◆ **Excerpt to read**:
━━━━━━
Guys, these people are just DUMB. I hate to say it, but they're not much smarter than your average troll here. It is shocking to see the lack of professionalism and serious analysis that passes for "foreign policy thought" these days. It's a bad day when I feel that I myself could outmaneuver the top foreign policy people in the White House or Congress given a chance in an open debate with no notes and only my own wits. And that doesn't make me happy or proud: it depresses the hell out of me.
Posted by: kokblok on August 24, 2006 at 10:17 PM | PERMALINK
Thank you too, Ahmad. Because fortunately possessing nukes and using them are two different things. And the second Iran uses any such weapons is about 15 x 60 seconds before they are turned into a nice shiny glass desert that will never bother anyone ever again. As they well know. So yeah, I'm not as freaked out about the possibility as I'm supposed to be for the greater glory of the GOP.
Posted by: DrBB on August 24, 2006 at 10:18 PM | PERMALINK
Perhaps if you kept reading the report, rather than looking at one crudely drawn map, you'd understand how Iran is infiltrating this entire southern Iraqi region.
Yup, agreed, they are. Nice of Bush and the neocons to win their war for them, wasn't it.
━━━━━━
(Items from a dataset)
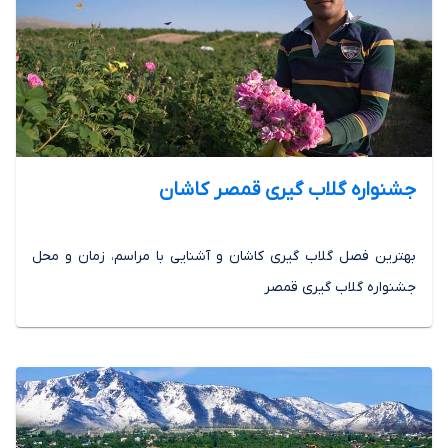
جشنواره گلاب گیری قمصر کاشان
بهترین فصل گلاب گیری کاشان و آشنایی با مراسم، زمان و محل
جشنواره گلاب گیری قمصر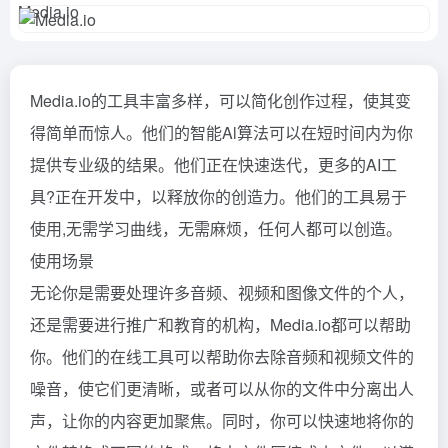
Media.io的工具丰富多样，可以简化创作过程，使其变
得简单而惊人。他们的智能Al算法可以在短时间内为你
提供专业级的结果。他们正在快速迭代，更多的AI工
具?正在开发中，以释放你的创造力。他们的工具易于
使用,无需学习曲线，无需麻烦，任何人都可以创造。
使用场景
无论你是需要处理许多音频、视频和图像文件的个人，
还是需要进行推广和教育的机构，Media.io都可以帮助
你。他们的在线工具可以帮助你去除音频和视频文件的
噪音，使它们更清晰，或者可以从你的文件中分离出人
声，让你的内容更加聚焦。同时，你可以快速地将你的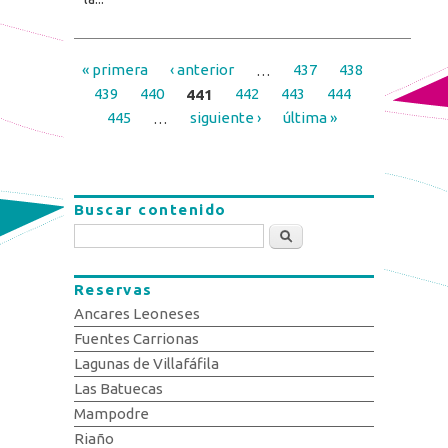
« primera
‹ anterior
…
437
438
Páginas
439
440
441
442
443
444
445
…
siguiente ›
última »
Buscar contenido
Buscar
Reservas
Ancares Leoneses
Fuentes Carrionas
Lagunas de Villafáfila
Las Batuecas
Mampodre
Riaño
━━━━━━
◆ **What this exercise asks**:
1 - In the comment thread, at what date and time did kokblok post?
2 - Write the next part of the comment thread, starting after its last sentence.

◆ **Answers for the tasks**:
1 - August 24, 2006 at 10:17 PM

2 -
Oh and by the way, that Shiite-dominated, Iran-infiltrated region is also the home of the 800-mile supply tail that currently keeps a couple hundred thousand US troops alive in Iraq just now. Another reason Iraq is so unimpressed by US bluster these days. Thank god for the strategic geniuses who thought an aggressive war to occupy Iraq would solve everything.
Posted by: DrBB on August 24, 2006 at 10:25 PM | PERMALINK
"...another reason IRAN is so unimpressed..." etc. Ah for an edit feature.
Posted by: DrBB on August 24, 2006 at 10:27 PM | PERMALINK
Uh, Thomas1, no one is arguing that Iran doesn't have a great deal of influence in Iraq or that it isn't arming Shia militias who are involved in attacks in Iraq (mostly on Sunni groups, but also sometimes on US troops).
I fail to understand what your point is. Why would we go after the supplier of weapons to Shia militias when we aren't going after the militias themselves? When in fact we have been cynically using the militias as counter-points to the Sunni guerrila insurgency ever since we arrived in Iraq?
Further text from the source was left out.